Segment Start: Given records

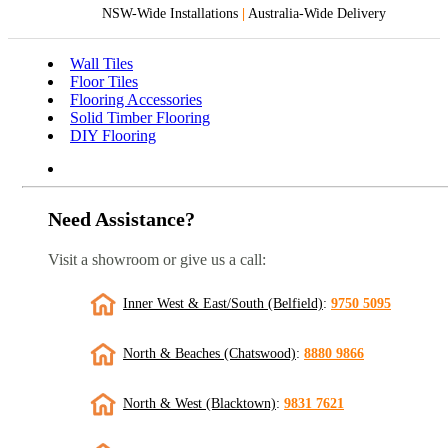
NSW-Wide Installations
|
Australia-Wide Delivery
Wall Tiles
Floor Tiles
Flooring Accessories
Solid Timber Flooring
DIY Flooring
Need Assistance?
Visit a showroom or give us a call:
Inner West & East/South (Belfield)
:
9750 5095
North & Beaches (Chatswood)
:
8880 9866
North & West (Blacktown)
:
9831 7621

Segment End: Given records
Segment Start: Given records

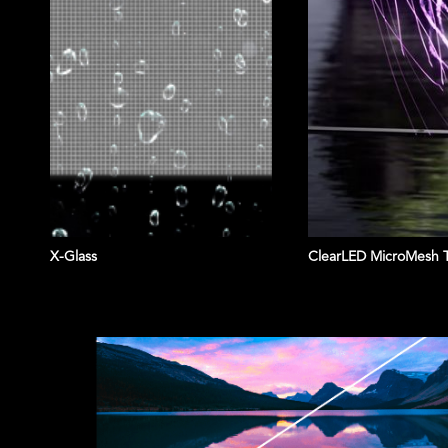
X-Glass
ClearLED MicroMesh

Segment End: Given records

_Aim of the exercise_: Please report how many lines in the items above contain the word "North". Give only the number.

_Reply_: 2